Días antes, el presidente de la República había visitado un predio militar, donde se encuentra alojada parte de las familias bañadenses, quienes están sufriendo con la subida del río Paraguay. No hace falta que les cuente la importancia que le da el papa Francisco a los menos favorecidos, así como tampoco hace falta que les cuente que el Bañado fue uno de los lugares donde estuvo el líder de la Iglesia Católica cuando visitó nuestro país. Cualquier comunicador desconfiado podría pensar que todos estos caminos conducían a Roma, literalmente. O que se estaba allanando el camino para llegar hasta el siempre poderoso Estado Vaticano.

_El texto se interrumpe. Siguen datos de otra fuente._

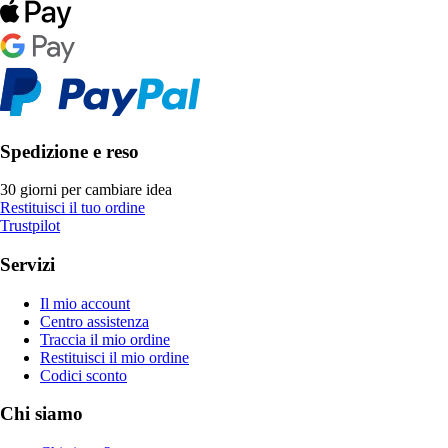
Spedizione e reso
30 giorni per cambiare idea
Restituisci il tuo ordine
Trustpilot
Servizi
Il mio account
Centro assistenza
Traccia il mio ordine
Restituisci il mio ordine
Codici sconto
Chi siamo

Pero como el camino al infierno está lleno de buenas intenciones (perdón por la sobredosis de misticismo, pero el tema lo amerita), no todo podía salir tan bien como hasta ahora y como se esperaba. Aún faltaba saber quiénes iban a ser tocados por el báculo presidencial y llegarían a ser integrantes de la comitiva oficial. Y ahí todo el buen trabajo previo que se hizo se vendría abajo. Muchos me dirán que el Presidente tiene derecho a elegir a quiénes llevar a este tipo de citas, sin dudas. Y también tenemos derecho a cuestionar que la comitiva podría haber sido más conveniente y acorde a las circunstancias y al dueño de casa.

El cuestionamiento tiene que ver directamente con llevar a personas que, a pesar de ser de confianza del Poder Ejecutivo, según auditoría de la Contraloría General de la República, pagaron miles de millones de guaraníes a empresas de amigos íntimos por almuerzo escolar no distribuido. Sí, papa Francisco, parte de esa gente a la que recibió hace unas horas se fumaba la guita que era para el almuerzo escolar y los pibes dejaron de comer en las escuelas. Una verdad incómoda para el Bergoglio de la gente, pero alguien tenía que escribirle y contarle. No pierdo la esperanza que alguien le pase esta columna, es una cuestión de fe; no me la quiten.

La política, esa mala palabra que empieza con p y termina con a, no solo se trata de generar imágenes, los actores de esas imágenes deben ser lo menos cuestionable posible. De lo contrario, no habrá milagro que los salve.